Thwarted in his ambition of reaching the pole, Bartlett decided instead to reach the 88th parallel before turning south. He left camp early the following morning and walked alone for about five miles north. When he returned, his readings showed he had only reached a latitude of 87º 47' — strong winds had pushed the ice south, causing Bartlett to miss his goal. Moreover, he had already travelled further north than that on 31 March, when he recorded a latitude of 87º 48'. Despite this disappointment, Bartlett's latitude beat the previous record for the furthest north, reached by Peary in 1906, and later earned him the Hubbard Medal.
Bartlett turned south later that day and reached the Roosevelt on 23 April. Peary and his team continued toward the North Pole, which they reported reaching on 6 April. No one, however, brought back any data or other evidence to substantiate the claim, and some members of the scientific community grew skeptical that the team had reached the pole at all.

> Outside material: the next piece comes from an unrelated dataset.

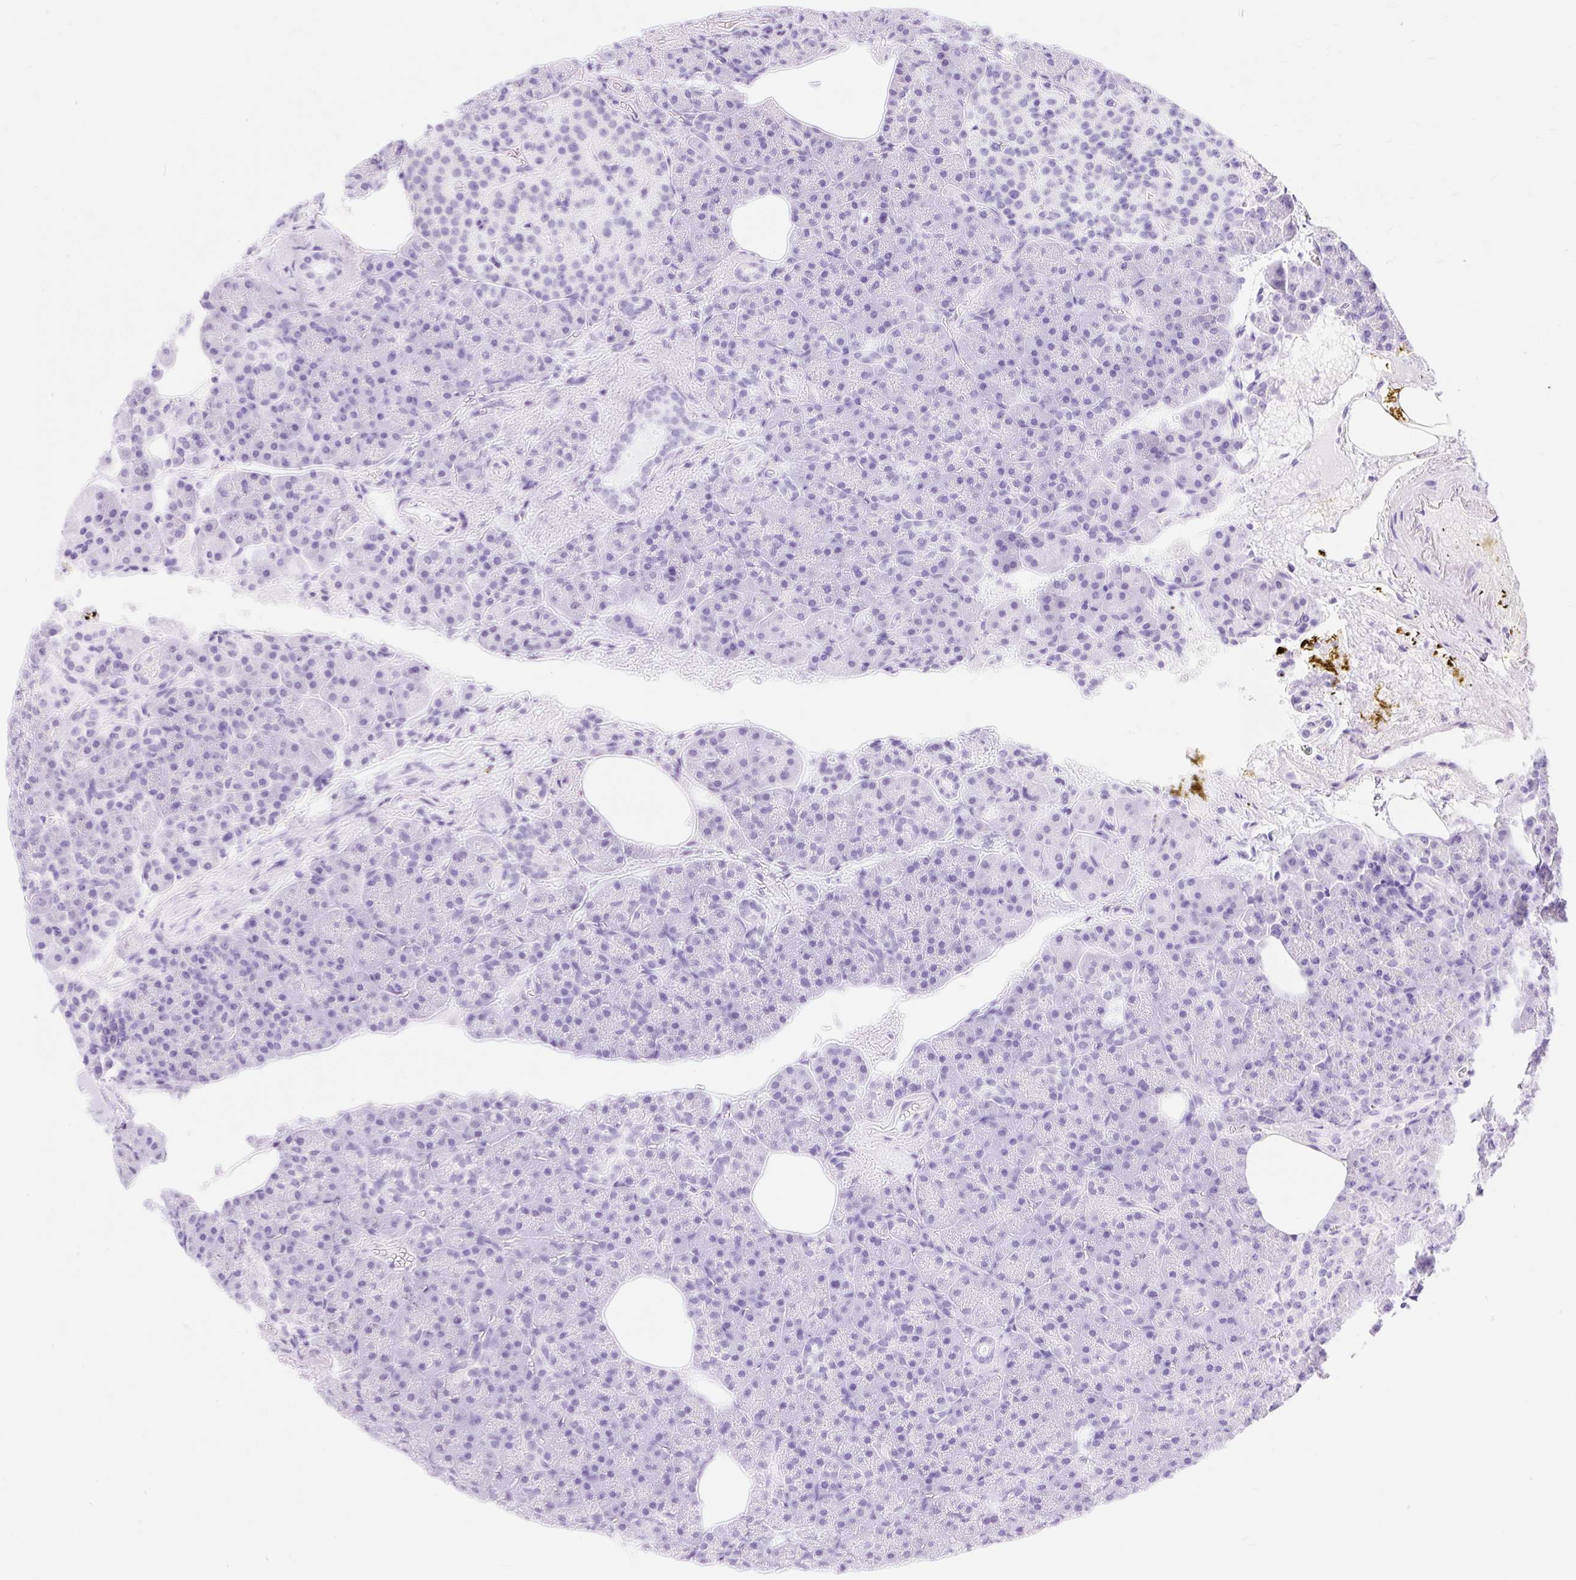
{"staining": {"intensity": "negative", "quantity": "none", "location": "none"}, "tissue": "pancreas", "cell_type": "Exocrine glandular cells", "image_type": "normal", "snomed": [{"axis": "morphology", "description": "Normal tissue, NOS"}, {"axis": "topography", "description": "Pancreas"}], "caption": "High power microscopy histopathology image of an immunohistochemistry (IHC) image of benign pancreas, revealing no significant positivity in exocrine glandular cells.", "gene": "MBP", "patient": {"sex": "female", "age": 74}}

Many people also criticized Peary for not taking Bartlett to the pole, arguing that as an expert navigator, he could have easily documented Peary's claim. Bartlett, however, invariably defended Peary against such criticisms, stating in his Log: "I must chuckle again when I think of people saying that Peary didn't go to the Pole — It was an easy jaunt to the Pole from where I left him, and conditions were improving right along" (164).
Another shadow fell on the expedition after rival explorer Frederick Cook claimed to have reached the pole the previous April. Like Peary, Cook produced no evidence backing up his claim and the two men engaged in a drawn out and public dispute in which each tried to discredit the other. Although public opinion largely favoured Peary's claim, doubts continue to surround both accounts.
Honours and Awards
Following his return to North America, Bartlett embarked on an extensive lecture tour of Europe. Alongside the Hubbard Medal, he received the Royal Geographical Society's silver medal, while Peary accepted the gold. Although five other men accompanied Peary to the pole — African American explorer Matthew Henson and four Inuit guides — they received little recognition for their accomplishments and it was not until 2006 that the National Geographic Society posthumously awarded Henson its Hubbard Medal.
Although Bartlett never reached the pole himself, his three trips north sparked a lifelong obsession with northern exploration. Before he died in 1946, he visited the Arctic more than 20 times, donating an invaluable collection of scientific data and specimens to universities, museums, and other organizations.